***** INFORMATION PROVIDED *****

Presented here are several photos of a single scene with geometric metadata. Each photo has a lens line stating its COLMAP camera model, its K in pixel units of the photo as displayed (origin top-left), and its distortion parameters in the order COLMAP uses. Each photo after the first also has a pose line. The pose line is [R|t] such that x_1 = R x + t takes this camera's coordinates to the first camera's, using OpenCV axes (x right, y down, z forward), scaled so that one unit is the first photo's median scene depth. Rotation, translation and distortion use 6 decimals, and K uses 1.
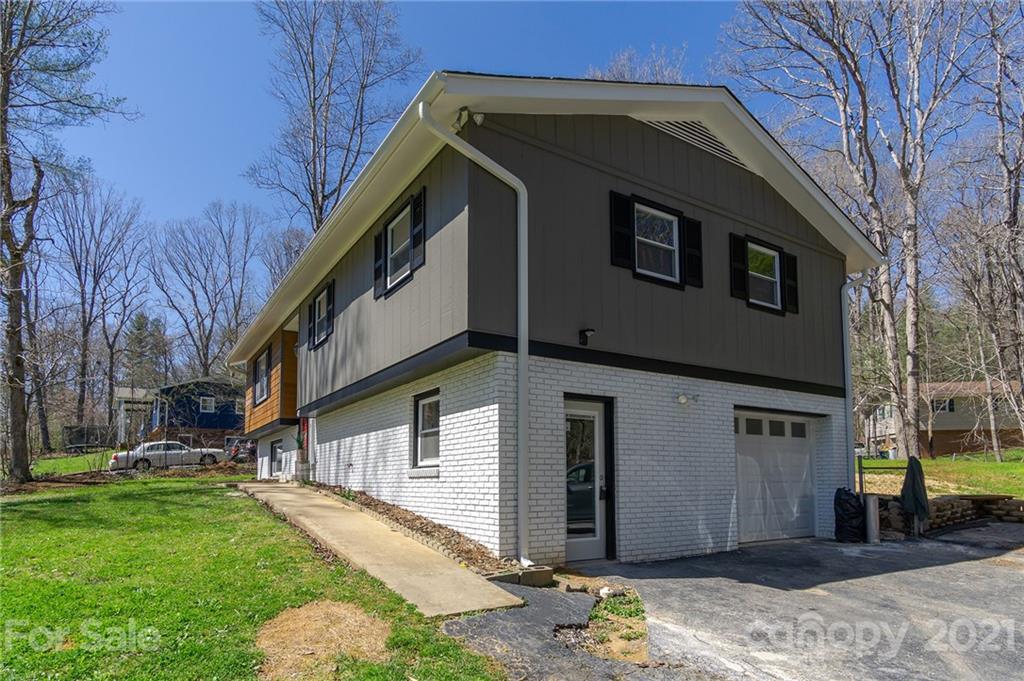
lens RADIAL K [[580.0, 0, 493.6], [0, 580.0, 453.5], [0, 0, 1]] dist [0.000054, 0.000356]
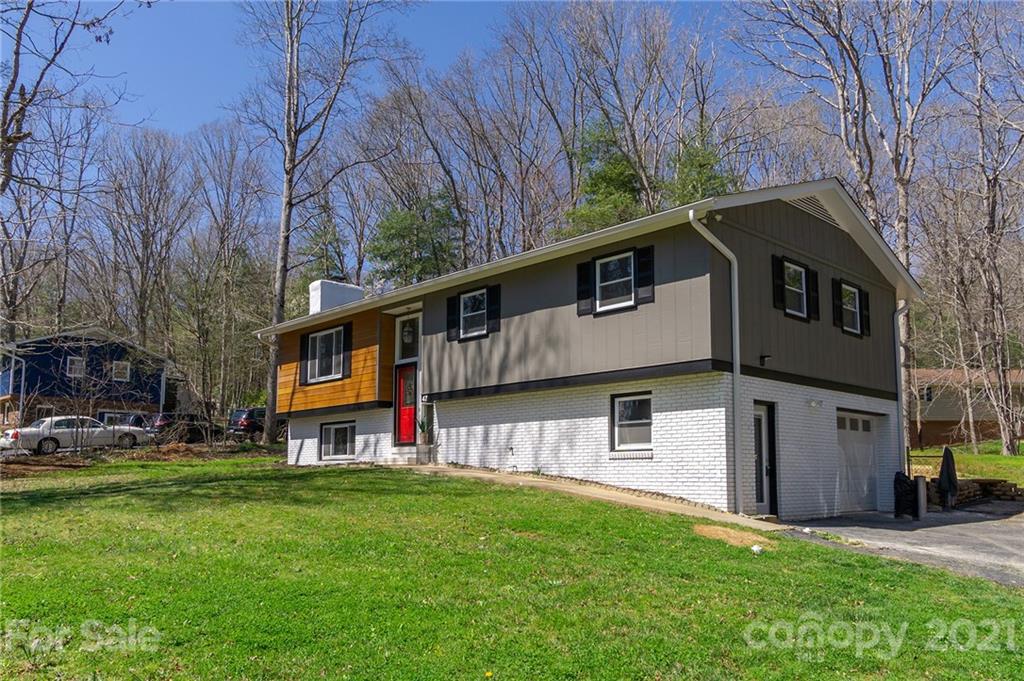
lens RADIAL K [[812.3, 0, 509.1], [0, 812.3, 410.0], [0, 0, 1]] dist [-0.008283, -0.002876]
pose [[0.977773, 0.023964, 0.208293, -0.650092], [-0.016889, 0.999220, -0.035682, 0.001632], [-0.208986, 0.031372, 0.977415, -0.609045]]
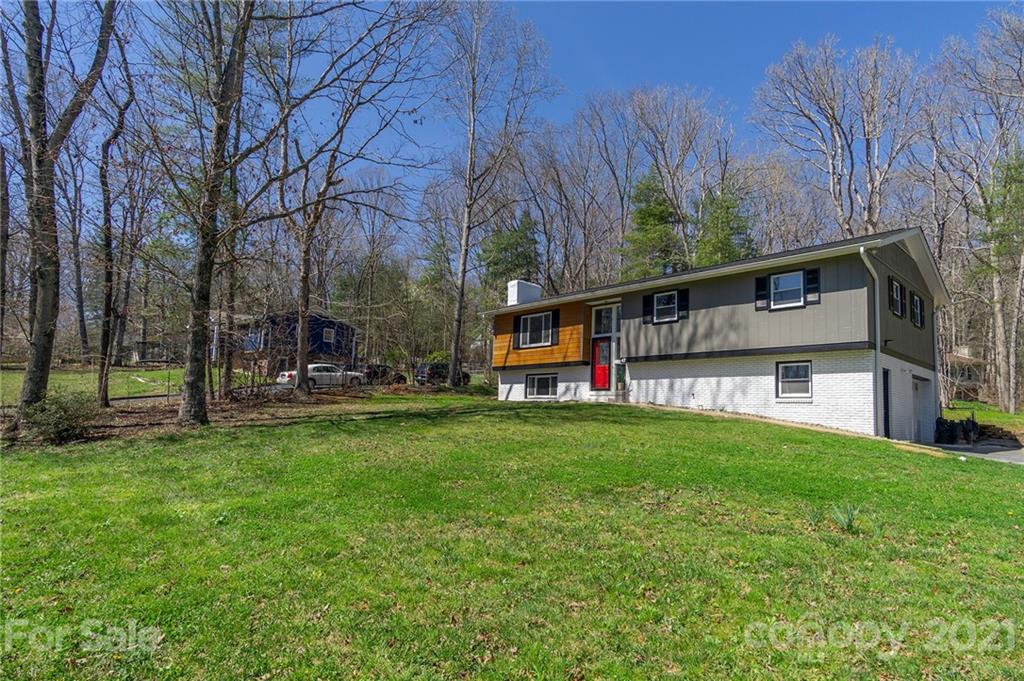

*****

• _TASK TO CARRY OUT_
Please render the listing above as a JSON list of strings, one string per line, skipping blank lines and leaving the pictures out.

• _OUTPUT_
[
  "Presented here are several photos of a single scene with geometric metadata. Each photo has a lens line stating its COLMAP camera model, its K in pixel units of the photo as displayed (origin top-left), and its distortion parameters in the order COLMAP uses. Each photo after the first also has a pose line. The pose line is [R|t] such that x_1 = R x + t takes this camera's coordinates to the first camera's, using OpenCV axes (x right, y down, z forward), scaled so that one unit is the first photo's median scene depth. Rotation, translation and distortion use 6 decimals, and K uses 1.",
  "lens RADIAL K [[580.0, 0, 493.6], [0, 580.0, 453.5], [0, 0, 1]] dist [0.000054, 0.000356]",
  "lens RADIAL K [[812.3, 0, 509.1], [0, 812.3, 410.0], [0, 0, 1]] dist [-0.008283, -0.002876]",
  "pose [[0.977773, 0.023964, 0.208293, -0.650092], [-0.016889, 0.999220, -0.035682, 0.001632], [-0.208986, 0.031372, 0.977415, -0.609045]]"
]